:: PROVIDED MATERIAL ::
--------------------------------

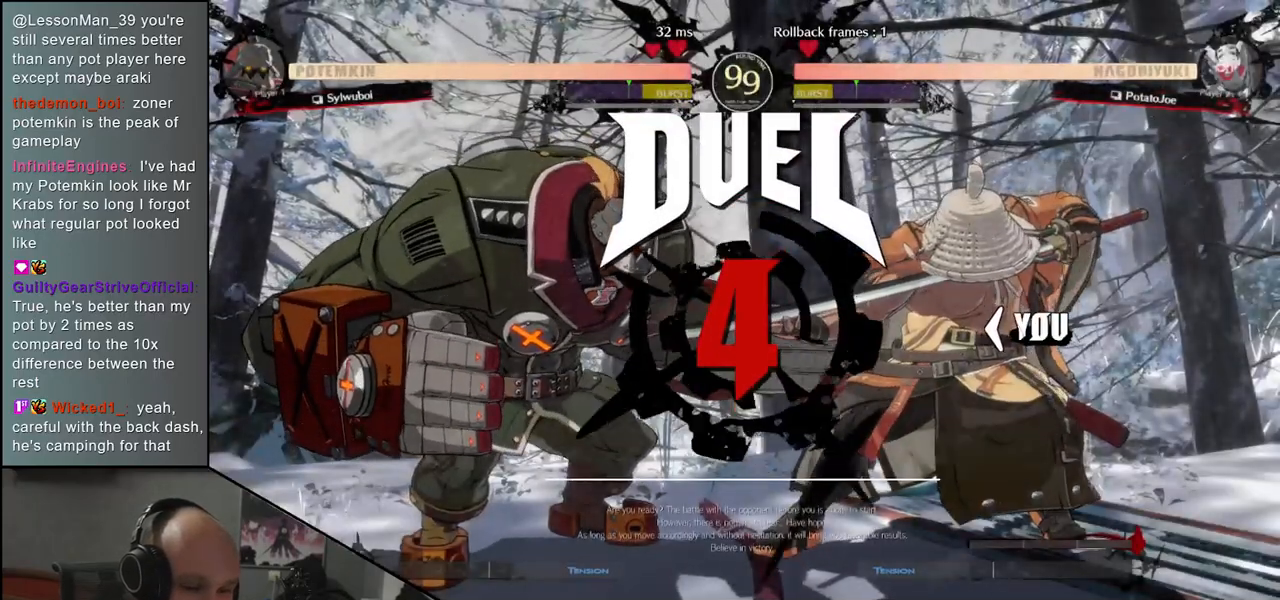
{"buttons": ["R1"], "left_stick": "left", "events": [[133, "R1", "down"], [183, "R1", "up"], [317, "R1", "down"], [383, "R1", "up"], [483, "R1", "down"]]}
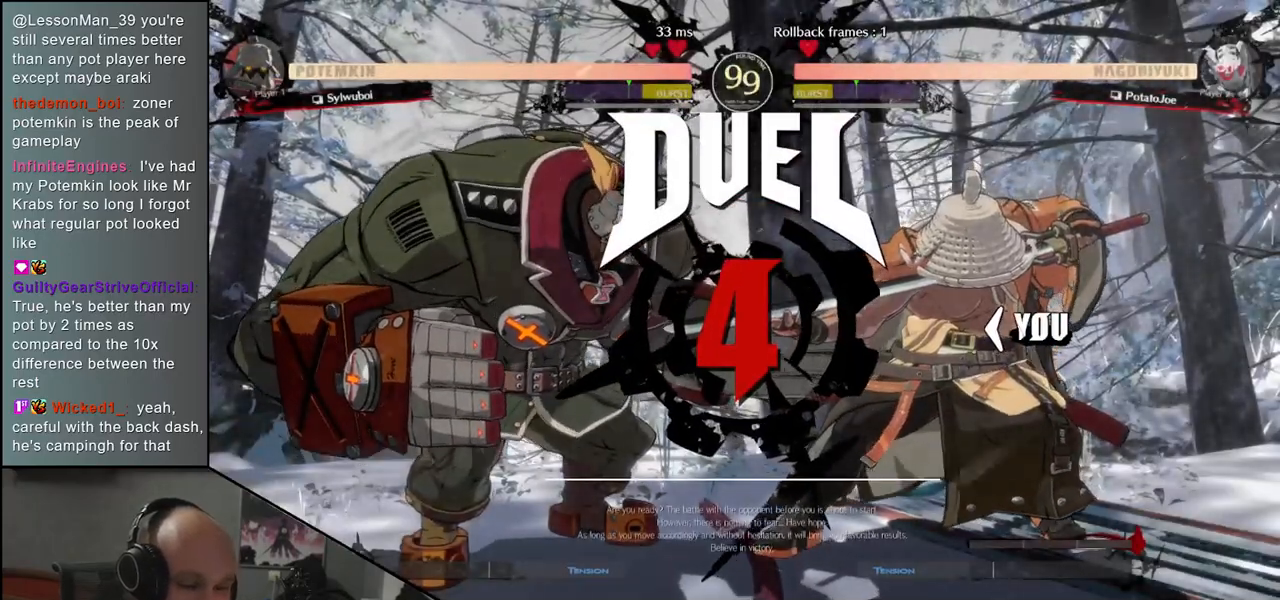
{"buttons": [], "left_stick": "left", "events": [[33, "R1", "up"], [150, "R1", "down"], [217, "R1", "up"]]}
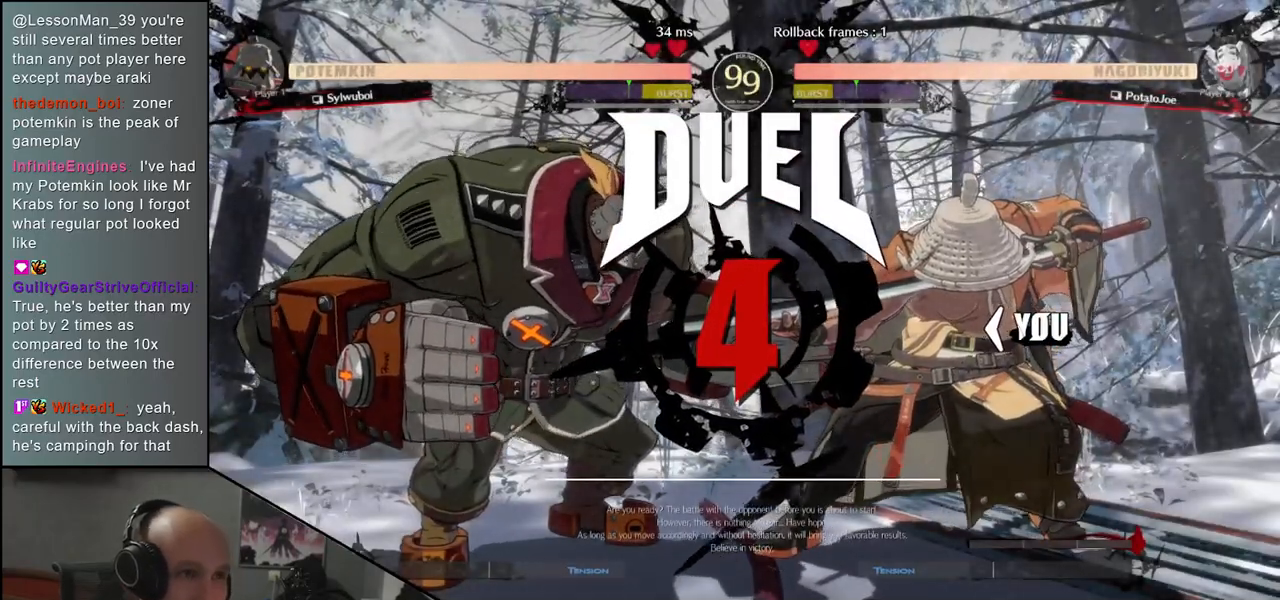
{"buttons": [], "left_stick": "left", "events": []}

--------------------------------

:: WHAT TO PRODUCE ::
A verbatim copy of the listing is required, with all pictures left out.

:: RESPONSE AREA ::
{"buttons": ["R1"], "left_stick": "left", "events": [[133, "R1", "down"], [183, "R1", "up"], [317, "R1", "down"], [383, "R1", "up"], [483, "R1", "down"]]}
{"buttons": [], "left_stick": "left", "events": [[33, "R1", "up"], [150, "R1", "down"], [217, "R1", "up"]]}
{"buttons": [], "left_stick": "left", "events": []}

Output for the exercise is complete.